In Lauren Greenfield’s documentary The Queen of Versailles, the lending crisis’ fallout trickles up as well as down, showering ruin on time-share mogul David Siegel and his wife, Jacqueline. No less constructed than any of her husband’s complexes, which offer people of modest means a fleeting taste of the good life, working-class beauty queen Jackie is a cosmetic monstrosity, as plasticized and overinflated as her buddy Donatella Versace, but Greenfield bores through her Botox-hardened skin, finding a subject whose lack of self-awareness makes her alternately endearing and repellent.

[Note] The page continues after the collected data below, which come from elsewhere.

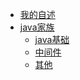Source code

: * [我的自述](/ "我的自述")
* [java家族]()
    * [java基础](/java/base.md "java基础")
    * [中间件](/java/middleware.md "中间件")
    * [其他](/java/ "其他")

Like so many Americans, including those who’ve made no-money-down investments in Siegel’s resorts, the couple is leveraged to the hilt; so when the economic crisis hits, they’re totally unprepared for the credit freeze. The Vegas skyscraper planned as the crown jewel of Siegel’s empire is shuttered before it’s open, and the 90,000-square-foot house — the one that gives the film its title — that was to be the world’s largest private dwelling stalls out as a half-built shell.
By focusing on Jackie rather than her prickly, short-tempered husband, Greenfield elicits surprising sympathy for her 1-percent protagonists, although at the price of severely limiting the film’s scope. Siegel talks about the crushing decision to lay off 5,000 workers, but they remain numbers on a balance sheet. Greenfield and her film fall prey to a serious case of Stockholm Syndrome, glossing over those whom her subjects have themselves held hostage.